Afterward, the humbled North Vietnamese returned to Paris and signed the peace treaty. The president had showed an obstinate enemy that the United States, with air power alone, could amply support its South Vietnamese allies. The implication was clear; any attempt to restart the war would trigger a renewal of this destruction from the air.

For the first months of 1973, there was peace in Vietnam. By any measure, Nixon could claim a resounding victory. The war was essentially over, and the Republic of Vietnam was intact.

But on March 30, Watergate intervened. On that day, Federal District Judge John Sirica—who had presided at a trial of five men who had broken into the Democratic Party’s headquarters in the Watergate apartments during the presidential campaign—read aloud in his courtroom a letter he had received from one of the convicted men. The man claimed he had been ordered to plead guilty to the break-in to protect high officials in the Nixon administration. Reporters raced to telephones.

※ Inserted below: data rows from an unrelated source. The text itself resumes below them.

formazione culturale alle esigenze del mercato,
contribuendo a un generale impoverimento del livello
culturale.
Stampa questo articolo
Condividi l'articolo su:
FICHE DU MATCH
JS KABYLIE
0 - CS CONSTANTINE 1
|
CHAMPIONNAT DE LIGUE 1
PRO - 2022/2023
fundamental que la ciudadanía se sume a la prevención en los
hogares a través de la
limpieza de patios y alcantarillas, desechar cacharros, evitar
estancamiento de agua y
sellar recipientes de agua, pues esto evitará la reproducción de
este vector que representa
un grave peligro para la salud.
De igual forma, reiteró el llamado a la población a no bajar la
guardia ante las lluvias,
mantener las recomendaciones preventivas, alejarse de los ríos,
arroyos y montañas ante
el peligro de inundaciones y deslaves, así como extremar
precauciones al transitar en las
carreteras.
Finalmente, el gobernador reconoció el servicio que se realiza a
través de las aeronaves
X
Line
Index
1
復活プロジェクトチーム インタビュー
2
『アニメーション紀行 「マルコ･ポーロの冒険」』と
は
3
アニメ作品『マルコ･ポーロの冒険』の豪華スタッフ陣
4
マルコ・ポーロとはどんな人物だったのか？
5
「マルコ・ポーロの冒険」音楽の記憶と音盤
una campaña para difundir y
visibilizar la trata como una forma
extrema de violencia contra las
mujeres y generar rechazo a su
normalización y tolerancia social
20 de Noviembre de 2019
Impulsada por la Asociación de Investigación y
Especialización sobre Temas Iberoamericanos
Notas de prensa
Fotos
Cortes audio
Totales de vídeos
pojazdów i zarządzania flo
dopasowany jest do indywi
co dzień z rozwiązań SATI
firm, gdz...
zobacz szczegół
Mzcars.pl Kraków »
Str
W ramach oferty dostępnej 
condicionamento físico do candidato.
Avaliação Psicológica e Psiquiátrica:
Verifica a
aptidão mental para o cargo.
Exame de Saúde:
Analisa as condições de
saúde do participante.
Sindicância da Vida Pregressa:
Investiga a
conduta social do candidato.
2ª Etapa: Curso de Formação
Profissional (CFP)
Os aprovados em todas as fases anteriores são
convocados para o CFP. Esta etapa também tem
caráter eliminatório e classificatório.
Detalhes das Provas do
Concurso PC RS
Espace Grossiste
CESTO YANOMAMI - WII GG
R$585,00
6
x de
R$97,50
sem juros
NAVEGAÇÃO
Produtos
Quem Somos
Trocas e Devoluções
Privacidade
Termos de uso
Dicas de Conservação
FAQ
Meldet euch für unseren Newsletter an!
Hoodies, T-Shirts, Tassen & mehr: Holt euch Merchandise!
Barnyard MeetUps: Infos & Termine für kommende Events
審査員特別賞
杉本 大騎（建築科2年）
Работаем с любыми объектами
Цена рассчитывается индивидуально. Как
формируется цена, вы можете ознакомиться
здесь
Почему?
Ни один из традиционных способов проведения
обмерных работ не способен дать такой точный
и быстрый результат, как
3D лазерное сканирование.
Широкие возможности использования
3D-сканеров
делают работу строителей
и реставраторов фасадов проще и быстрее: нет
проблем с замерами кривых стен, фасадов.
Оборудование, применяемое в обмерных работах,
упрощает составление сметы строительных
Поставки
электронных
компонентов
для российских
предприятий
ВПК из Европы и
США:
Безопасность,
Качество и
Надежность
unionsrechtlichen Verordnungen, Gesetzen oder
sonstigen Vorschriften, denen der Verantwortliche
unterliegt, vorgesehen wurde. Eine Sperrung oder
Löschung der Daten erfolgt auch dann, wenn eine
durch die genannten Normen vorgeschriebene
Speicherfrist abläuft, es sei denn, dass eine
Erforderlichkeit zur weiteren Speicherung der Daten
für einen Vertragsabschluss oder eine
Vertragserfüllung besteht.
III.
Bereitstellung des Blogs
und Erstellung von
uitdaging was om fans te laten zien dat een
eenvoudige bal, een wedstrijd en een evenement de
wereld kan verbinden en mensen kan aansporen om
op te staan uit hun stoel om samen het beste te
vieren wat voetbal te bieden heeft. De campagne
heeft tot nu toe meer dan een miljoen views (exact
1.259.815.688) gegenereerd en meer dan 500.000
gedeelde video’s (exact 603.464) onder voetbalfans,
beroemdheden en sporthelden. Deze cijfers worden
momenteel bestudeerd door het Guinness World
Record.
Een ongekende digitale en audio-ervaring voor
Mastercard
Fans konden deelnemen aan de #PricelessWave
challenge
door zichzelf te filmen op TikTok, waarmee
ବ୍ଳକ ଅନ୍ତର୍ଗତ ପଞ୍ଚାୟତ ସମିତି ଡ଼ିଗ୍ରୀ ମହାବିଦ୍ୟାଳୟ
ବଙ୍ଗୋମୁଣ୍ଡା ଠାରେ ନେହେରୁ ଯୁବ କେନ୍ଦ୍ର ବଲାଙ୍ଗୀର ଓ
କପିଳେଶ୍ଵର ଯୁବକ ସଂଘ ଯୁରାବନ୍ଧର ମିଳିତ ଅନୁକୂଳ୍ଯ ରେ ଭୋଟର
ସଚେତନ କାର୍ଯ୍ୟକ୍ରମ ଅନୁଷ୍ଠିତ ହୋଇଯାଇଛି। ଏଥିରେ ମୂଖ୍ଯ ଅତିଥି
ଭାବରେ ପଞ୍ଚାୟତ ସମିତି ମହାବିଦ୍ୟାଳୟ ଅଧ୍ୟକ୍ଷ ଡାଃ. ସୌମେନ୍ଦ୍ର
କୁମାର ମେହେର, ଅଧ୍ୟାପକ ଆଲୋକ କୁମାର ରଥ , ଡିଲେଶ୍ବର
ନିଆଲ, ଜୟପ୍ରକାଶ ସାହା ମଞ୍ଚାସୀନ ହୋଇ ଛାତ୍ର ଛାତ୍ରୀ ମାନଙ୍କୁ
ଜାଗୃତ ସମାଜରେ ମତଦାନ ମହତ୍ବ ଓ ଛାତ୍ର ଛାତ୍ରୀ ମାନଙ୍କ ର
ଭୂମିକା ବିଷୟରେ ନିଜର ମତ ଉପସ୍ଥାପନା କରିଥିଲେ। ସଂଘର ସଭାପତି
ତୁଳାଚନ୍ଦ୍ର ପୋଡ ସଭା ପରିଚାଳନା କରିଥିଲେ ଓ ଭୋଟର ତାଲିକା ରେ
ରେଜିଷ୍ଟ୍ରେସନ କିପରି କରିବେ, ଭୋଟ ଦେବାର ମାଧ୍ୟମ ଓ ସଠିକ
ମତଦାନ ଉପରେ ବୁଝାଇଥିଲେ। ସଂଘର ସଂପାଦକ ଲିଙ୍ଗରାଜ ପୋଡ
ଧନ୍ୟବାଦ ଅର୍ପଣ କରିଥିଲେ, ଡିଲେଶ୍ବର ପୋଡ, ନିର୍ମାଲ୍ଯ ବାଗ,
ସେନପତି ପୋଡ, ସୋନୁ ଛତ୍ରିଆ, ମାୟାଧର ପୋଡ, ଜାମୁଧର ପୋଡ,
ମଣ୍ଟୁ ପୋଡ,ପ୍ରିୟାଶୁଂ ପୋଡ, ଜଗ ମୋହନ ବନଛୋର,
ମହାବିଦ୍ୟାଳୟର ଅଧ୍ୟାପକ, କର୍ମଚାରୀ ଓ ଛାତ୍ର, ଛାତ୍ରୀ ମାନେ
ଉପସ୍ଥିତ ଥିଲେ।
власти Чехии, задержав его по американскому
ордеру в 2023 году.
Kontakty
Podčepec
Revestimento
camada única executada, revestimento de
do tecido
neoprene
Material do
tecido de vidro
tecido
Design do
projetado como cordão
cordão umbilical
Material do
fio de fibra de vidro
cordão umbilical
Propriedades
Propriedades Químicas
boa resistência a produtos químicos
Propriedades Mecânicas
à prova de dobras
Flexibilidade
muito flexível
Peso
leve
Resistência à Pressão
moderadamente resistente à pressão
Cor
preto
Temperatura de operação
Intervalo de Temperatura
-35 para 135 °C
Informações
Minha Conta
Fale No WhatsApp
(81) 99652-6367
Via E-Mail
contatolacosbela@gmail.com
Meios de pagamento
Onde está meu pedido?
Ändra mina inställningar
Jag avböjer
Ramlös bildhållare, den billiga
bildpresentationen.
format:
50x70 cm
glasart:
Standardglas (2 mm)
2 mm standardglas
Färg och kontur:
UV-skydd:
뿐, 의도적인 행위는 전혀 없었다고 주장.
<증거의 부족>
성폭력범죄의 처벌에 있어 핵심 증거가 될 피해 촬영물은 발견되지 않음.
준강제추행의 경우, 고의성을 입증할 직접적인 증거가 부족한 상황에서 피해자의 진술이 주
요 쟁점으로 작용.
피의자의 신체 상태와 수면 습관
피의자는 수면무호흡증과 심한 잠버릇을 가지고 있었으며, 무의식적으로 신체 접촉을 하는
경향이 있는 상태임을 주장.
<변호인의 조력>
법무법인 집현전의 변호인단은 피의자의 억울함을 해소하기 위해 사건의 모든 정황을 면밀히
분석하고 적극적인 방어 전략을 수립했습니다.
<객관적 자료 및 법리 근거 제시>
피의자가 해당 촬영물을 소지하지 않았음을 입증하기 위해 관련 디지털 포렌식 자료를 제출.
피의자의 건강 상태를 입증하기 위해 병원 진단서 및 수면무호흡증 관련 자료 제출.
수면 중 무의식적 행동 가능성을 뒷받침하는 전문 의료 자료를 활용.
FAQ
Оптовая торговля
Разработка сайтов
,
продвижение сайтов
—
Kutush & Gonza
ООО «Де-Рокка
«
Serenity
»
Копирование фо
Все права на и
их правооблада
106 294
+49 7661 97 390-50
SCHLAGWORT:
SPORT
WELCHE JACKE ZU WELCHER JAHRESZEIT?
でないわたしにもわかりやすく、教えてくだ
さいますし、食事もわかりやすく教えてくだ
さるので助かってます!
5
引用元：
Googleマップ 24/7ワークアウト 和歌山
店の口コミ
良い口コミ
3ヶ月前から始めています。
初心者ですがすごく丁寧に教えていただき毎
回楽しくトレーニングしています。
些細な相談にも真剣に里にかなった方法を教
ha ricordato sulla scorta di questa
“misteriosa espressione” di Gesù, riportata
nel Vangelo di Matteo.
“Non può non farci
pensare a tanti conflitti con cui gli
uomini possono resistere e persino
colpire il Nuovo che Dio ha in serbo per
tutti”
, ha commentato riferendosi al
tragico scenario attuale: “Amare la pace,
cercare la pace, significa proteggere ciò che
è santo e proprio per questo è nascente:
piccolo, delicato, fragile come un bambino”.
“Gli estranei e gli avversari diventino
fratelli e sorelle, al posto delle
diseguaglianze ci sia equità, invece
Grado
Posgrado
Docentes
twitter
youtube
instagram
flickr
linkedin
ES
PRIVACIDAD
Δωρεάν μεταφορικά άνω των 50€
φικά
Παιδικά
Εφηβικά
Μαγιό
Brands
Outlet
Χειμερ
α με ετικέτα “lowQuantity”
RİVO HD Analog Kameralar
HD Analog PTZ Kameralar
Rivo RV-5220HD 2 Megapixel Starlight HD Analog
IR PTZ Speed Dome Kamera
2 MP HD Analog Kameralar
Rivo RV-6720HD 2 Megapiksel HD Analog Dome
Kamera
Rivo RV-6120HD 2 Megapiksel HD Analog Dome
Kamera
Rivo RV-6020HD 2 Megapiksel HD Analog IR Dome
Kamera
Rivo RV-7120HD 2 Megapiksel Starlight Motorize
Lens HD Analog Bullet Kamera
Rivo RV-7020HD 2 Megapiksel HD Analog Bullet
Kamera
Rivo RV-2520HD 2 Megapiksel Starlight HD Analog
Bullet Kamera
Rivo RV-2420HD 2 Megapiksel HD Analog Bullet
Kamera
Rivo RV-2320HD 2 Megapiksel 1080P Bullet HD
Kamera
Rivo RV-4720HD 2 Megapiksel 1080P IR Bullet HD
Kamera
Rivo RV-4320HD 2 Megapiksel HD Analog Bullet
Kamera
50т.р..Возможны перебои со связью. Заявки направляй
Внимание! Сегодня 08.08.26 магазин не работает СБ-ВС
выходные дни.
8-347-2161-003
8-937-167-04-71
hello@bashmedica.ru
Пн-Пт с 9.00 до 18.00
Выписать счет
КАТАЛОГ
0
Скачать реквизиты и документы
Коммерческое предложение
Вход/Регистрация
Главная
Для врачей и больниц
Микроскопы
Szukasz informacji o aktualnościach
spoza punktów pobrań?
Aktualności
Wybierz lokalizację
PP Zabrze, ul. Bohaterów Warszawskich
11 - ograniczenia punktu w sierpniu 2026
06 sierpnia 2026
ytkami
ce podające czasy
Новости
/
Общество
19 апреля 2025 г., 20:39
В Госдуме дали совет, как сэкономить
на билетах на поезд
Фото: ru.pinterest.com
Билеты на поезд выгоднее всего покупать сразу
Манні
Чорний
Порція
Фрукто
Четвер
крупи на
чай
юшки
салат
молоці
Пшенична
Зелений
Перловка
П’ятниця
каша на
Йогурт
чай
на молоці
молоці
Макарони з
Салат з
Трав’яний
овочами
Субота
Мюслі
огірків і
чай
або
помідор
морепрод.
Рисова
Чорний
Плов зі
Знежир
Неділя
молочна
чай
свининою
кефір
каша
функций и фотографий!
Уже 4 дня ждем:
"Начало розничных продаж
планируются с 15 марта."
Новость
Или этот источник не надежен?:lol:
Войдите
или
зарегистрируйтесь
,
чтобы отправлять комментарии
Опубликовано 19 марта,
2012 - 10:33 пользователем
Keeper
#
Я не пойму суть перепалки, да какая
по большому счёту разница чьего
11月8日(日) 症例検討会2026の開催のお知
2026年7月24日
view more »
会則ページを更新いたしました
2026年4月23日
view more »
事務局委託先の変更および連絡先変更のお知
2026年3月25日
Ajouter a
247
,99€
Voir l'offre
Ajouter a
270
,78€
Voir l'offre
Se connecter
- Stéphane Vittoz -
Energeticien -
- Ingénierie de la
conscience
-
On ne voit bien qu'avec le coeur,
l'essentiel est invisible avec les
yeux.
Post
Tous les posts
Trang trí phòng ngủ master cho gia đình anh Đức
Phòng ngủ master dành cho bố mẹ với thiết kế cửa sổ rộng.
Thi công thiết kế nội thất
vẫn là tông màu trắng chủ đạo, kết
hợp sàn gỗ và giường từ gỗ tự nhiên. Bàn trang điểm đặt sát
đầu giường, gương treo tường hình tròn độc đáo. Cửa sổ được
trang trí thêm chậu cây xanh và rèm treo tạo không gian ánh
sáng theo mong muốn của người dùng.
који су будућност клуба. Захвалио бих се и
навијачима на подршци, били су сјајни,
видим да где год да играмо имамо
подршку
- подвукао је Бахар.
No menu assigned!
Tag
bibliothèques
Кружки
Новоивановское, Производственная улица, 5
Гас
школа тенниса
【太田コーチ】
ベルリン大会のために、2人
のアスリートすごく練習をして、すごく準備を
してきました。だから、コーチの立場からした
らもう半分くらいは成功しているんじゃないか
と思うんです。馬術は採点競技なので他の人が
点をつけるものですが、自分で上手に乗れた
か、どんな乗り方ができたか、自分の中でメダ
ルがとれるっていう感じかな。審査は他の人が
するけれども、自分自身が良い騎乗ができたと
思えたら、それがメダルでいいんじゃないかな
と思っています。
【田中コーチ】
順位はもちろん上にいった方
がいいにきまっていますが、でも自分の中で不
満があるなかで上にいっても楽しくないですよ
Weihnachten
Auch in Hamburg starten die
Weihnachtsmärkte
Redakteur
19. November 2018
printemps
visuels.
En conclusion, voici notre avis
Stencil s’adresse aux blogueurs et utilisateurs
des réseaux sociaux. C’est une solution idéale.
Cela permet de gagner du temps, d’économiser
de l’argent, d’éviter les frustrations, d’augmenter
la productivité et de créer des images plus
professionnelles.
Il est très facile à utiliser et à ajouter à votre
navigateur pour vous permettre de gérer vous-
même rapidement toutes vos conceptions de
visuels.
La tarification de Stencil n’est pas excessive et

At that moment, the astonishing victory at An Loc began fading from public consciousness, and the United States started to abandon South Vietnam. Though Nixon would remain in office for some time, the forceful president who had ordered Linebacker II receded to a dim historical phantasm, a weak, morose man who flailed in vain as an antiwar Congress seized control. Despite the victory at An Loc and the clear success of Vietnamization, many lawmakers wanted only to get out of Vietnam. The Watergate scandal became the cover behind which they achieved a ban on further U.S. military activity in South Vietnam. Equally fatal, they reduced American economic aid to the vanishing point.

The impact on the ARVN’s morale and ability to fight was catastrophic. As Watergate simmered, the Soviet Union and China resupplied and re-equipped its communist ally’s army with the latest tanks and artillery. In August 1974, Nixon resigned rather than face impeachment. His replacement, Vice President Gerald Ford, was a leader with neither power nor prestige.

The end came in March 1975, almost exactly three years after General Giap launched his assault on An Loc. Overwhelming North Vietnamese attacks drove the ARVN out of the Central Highlands. Frantic attempts to regroup and save the southern half of the country collapsed. “Our friends are dying!” a desperate President Ford told Congress. On April 30, NVA tanks rolled into Saigon.

It was the beginning of an agonizing ordeal for the South Vietnamese who had sided with the Americans. Many leaders, including General Hung, the ARVN commander at An Loc, committed suicide. Millions of people fled to sea in small boats and confronted pirates and terrible storms to seek refuge in other countries. Their nation, the Republic of South Vietnam, ceased to exist—and with it went the memory of the victory at An Loc.